THE YELLOW BRICK ROAD*

Understandably, most people believe that statistics are boring and complicated. But some of the most interesting phenomena that occur within organizations can be best captured and explained with the simplicity and beauty of statistics. Once people get beyond the symbols, formulas, and charts, they usually find that statistics make problems (and the questions) much clearer and simpler. Statistics can be creative, simple, important, and relevant, yet many people think statistics only muddy the waters. It’s just not true. It’s really the simplicity of statistics that allows us to measure, improve, and monitor the processes within our organizations. Statistics are a tool that separates commonsense reasoning from extraordinary reasoning.

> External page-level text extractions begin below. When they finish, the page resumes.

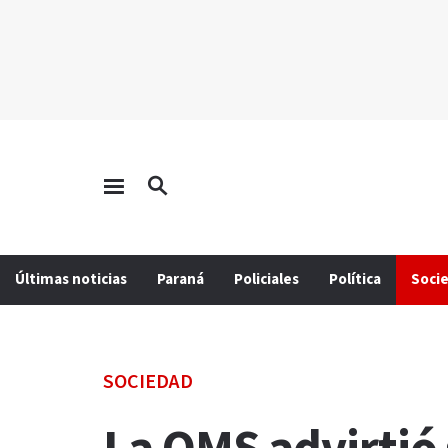
Últimas noticias
Paraná
Policiales
Política
Soci
SOCIEDAD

  1. C. Wells wrote in 1925, “Statistical thinking will one day be as necessary for efficient citizenship as the ability to read and write.”

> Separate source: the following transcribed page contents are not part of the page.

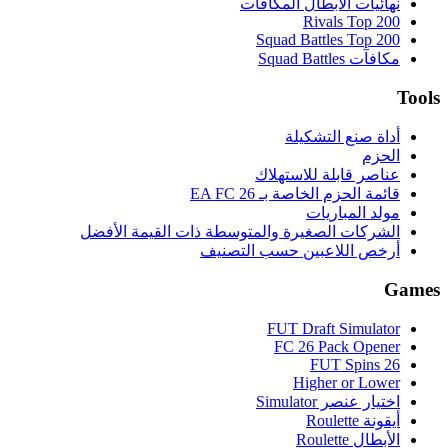
نهائيات الأبطال المكافآت
Rivals Top 200
Squad Battles Top 200
مكافآت Squad Battles
Tools
أداة صنع التشكيلة
الحزم
عناصر قابلة للاستهلاك
قائمة الحزم الخاصة بـ EA FC 26
مولد المباريات
الشركات الصغيرة والمتوسطة ذات القيمة الأفضل
أرخص اللاعبين حسب التصنيف
Games
FUT Draft Simulator
FC 26 Pack Opener
FUT Spins 26
Higher or Lower
اختيار عنصر Simulator
أيقونة Roulette
الأبطال Roulette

We believe that statistical knowledge is to the information and technological age what fossil fuel was to the industrial age. In fact, the future of industry depends on an understanding of statistics. Statistics are like a powerful microscope that make visible what has previously been invisible. Without statistics, today’s high-density semiconductor chips could not be built. To an extent, statistics allow us to see the future and introduce changes that permit us to redirect or correct the way things develop. Statistics allow companies to solve problems and form the backdrop for how they educate their employees. They allow companies to collect data, translate that data into information, and then interpret the information so that decisions can be made based on fact, rather than intuition, gut feel, or past experience. Statistics create the foundation for quality, which translates to profitability and market share.

Managers need to become more literate in statistics, but we also realize that statistical knowledge needs to be communicated in a format that makes it usable, so that people can extrapolate key data and apply it to their day-to-day work. But it’s also important to recognize that the full benefit of statistics can be achieved only in a culture that looks at data with the right skills—hence, the Breakthrough Strategy. The more knowledgeable an organization becomes, and the more it allows its employees to use that knowledge, the more profitable it will become. Only knowledge put to use can create capital.

Because of the importance of statistics in achieving quality, industry is starting to devote huge amounts of money to training employees in statistical methods for quality improvement, as well as for other efforts. Unfortunately, our college and university curriculums still do not fully reflect the growing relevance of statistics in organizations of all kinds, and therefore give little emphasis to educating students in even some of the most fundamental aspects of how to apply mathematical statistics to everyday life in the workplace. Disciplines such as engineering and business should uniformly require statistical courses in the curriculum, but many do not, and may instead designate these courses as “electives.”

Another problem is that many statistics courses are theoretical, and students are not given the opportunity to link theory to practical application. A lack of the right kind of statistical education at the university level is a major stumbling block to U.S. competitiveness in industry. While corporate-based education is certainly a way to overcome this problem, we also believe that our colleges and universities need to relearn the way they teach students so that when they enter the workforce they have the knowledge and skills to link theory to practice. On so many occasions, we have heard employees at organizations, particularly those employees just out of school, describe how their college statistics courses left them confused on how statistical tools apply to the real work world. If H. G. Wells is correct in his prediction about statistics—and we believe he is—the implications of his words for our educational systems and the future of our workforce are enormous.

* from: Harry, Mikel and Richard Schroeder, 2000. Six Sigma—The Breakthrough management strategy revolutionizing the world’s top corporations. Currancy-Doubleday, Pgs 24-26.